Mittmann: Der Eindruck entsteht wohl wegen des Renovierungsstaus in der gesamten Liegenschaft. Die Engpässe im Bundeshaushalt schlagen bei uns heftig zu Buche.

Was müsste denn alles gemacht werden?
Mittmann: Alle Unterbringungsgebäude müssten saniert werden. Die Zwei-Personen-Stuben müsste man in moderne Einzelzimmer sowie Doppelzimmer mit Duschen umbauen. Die Sanitäranlagen sind nicht mehr auf heutigem Standard. Marode Sanitärversorgungs- und -entsorgungsleitungen müssten dringend ausgetauscht werden. Die Ausstattung der Büros ist noch akzeptabel, allerdings ist unser Datennetz nur wenig belastbar. Aus dieser Situation heraus kann ich schon verstehen, dass in der Gemeinde gemunkelt wird, wir würden bald zumachen.

Sieht der Bundesinnenminister, dem Sie zugeordnet sind, ebenso die Notwendigkeit einer umfassenden Sanierung?
Mittmann: Ja. Ein Vertreter des Ministeriums hat uns kürzlich nach einem Besuch zugesagt, dass Baumaßnahmen notwendig sind.

Die Notwendigkeit sehen und am Ende dann auch sanieren, das sind zwei Paar Schuhe.
Mittmann: Das funktioniert natürlich nur, wenn der Finanzminister mitmacht. Und der verlangt ein Gesamtsanierungskonzept, sonst wird erfahrungsgemäß nichts investiert.

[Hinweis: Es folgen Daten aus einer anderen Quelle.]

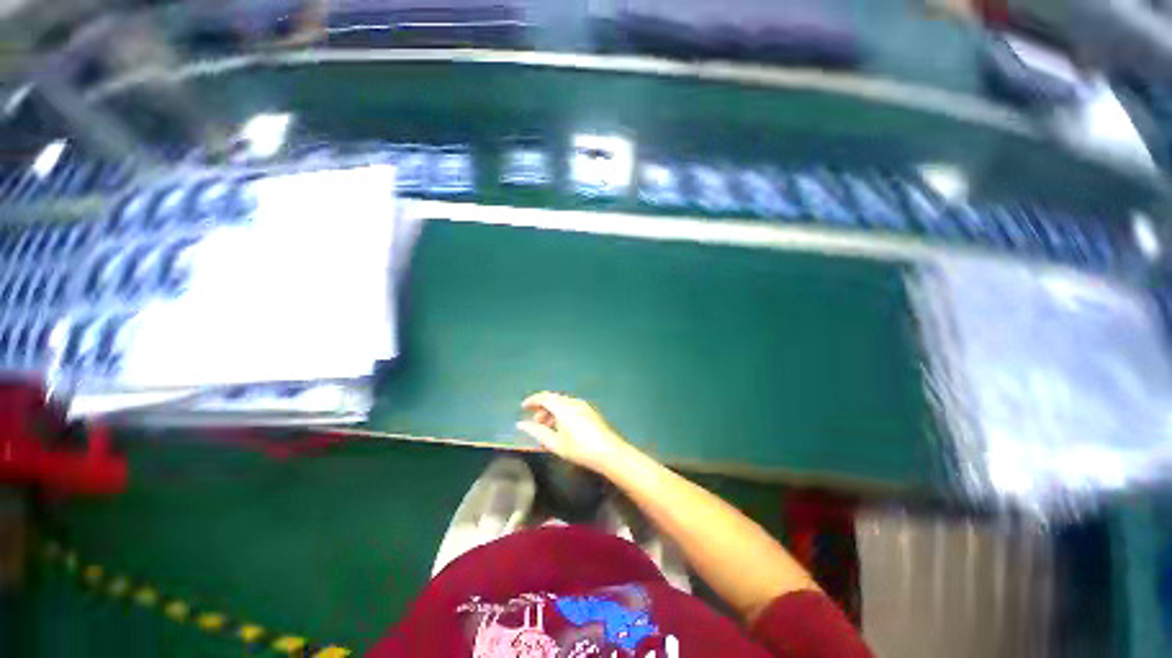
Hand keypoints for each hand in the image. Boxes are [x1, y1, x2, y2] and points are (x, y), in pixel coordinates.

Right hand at [517, 392, 632, 473]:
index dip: (532, 401)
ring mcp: (583, 405)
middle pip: (553, 399)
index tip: (523, 407)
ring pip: (562, 403)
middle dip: (542, 408)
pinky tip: (560, 427)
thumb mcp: (555, 443)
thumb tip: (521, 424)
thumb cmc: (578, 448)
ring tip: (546, 427)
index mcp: (562, 406)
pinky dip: (561, 413)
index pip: (544, 397)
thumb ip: (537, 432)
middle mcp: (572, 401)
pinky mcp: (589, 411)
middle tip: (534, 421)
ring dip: (552, 411)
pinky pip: (571, 406)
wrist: (608, 451)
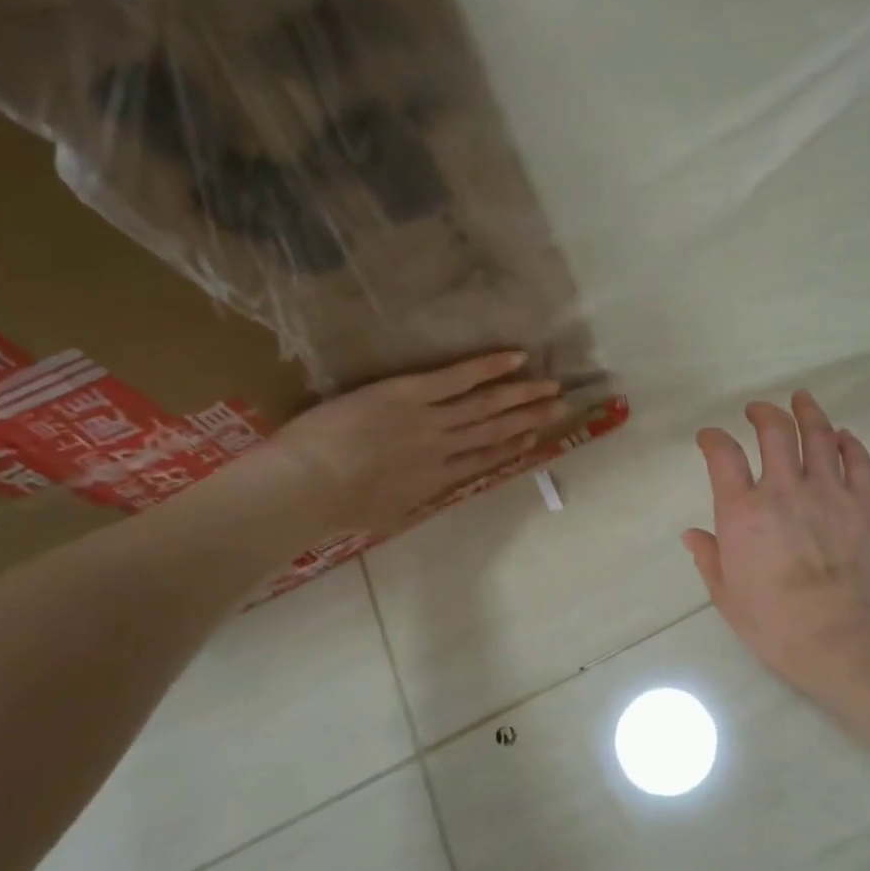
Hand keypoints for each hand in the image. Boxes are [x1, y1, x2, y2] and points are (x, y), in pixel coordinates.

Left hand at [233, 352, 566, 536]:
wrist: (309, 485)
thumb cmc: (332, 506)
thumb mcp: (381, 513)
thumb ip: (407, 499)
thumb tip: (418, 494)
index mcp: (433, 482)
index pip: (481, 461)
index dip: (510, 448)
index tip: (531, 438)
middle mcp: (443, 450)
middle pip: (494, 431)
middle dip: (529, 419)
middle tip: (560, 406)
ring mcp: (431, 420)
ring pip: (487, 405)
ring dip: (522, 395)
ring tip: (551, 386)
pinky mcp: (412, 393)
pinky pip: (460, 377)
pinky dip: (490, 367)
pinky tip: (516, 357)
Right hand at [684, 391, 869, 694]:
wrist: (840, 638)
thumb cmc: (774, 623)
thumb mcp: (726, 596)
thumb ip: (709, 558)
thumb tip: (693, 535)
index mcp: (742, 511)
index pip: (723, 455)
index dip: (713, 439)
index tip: (709, 437)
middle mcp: (783, 490)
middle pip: (774, 431)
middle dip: (763, 413)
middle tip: (758, 409)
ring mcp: (828, 492)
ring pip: (819, 436)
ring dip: (807, 412)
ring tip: (802, 399)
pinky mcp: (865, 504)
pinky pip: (858, 462)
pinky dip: (849, 443)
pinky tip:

Wie könnte ein solches Konzept aussehen?
Mittmann: Ich könnte mir vorstellen, dass zunächst ein Neubau errichtet wird. Nach dessen Fertigstellung könnten dort die Leute aus dem ersten der vier zu renovierenden Gebäude einziehen. Wenn ich für Planung und Neubau vier Jahre veranschlage und für die Renovierung eines Gebäudes eineinhalb Jahre, könnte die gesamte Liegenschaft in einem Zeitraum von acht bis zehn Jahren durchsaniert sein. Das werde ich in meiner Dienstzeit natürlich nicht mehr erleben.

Wie hoch schätzen Sie die Kosten?
Mittmann: Das wird nach meiner Einschätzung wohl unter 30 Millionen Euro nicht zu machen sein.

Wenn der Bund diese Summe tatsächlich in Heimerzheim investiert, dürfte der Standort wohl für Jahrzehnte gesichert sein.
Mittmann: Der Standort ist meines Erachtens so lange gesichert, wie sich nichts an der Zuständigkeit und den Aufgaben der Bundespolizei ändert.

Zur Person: Polizeidirektor Rainer Mittmann (58) lebt in der Woche in der Unterkunft der Bundespolizei-Kaserne in Heimerzheim, am Wochenende bei Ehefrau Marianne in Möhnesee. Nach dem Abitur trat er 1974 in den Polizeidienst ein und absolvierte später ein Studium an der Deutschen Hochschule der Polizei in Münster. Nach Stationen u. a. im Bundesinnenministerium leitet der gebürtige Essener seit 2008 das Aus- und Fortbildungszentrum der Bundespolizei in Heimerzheim. Er fährt gerne Rennrad, läuft Halbmarathon (1.40 h), absolviert einmal im Jahr einen Triathlon und sympathisiert mit Borussia Dortmund.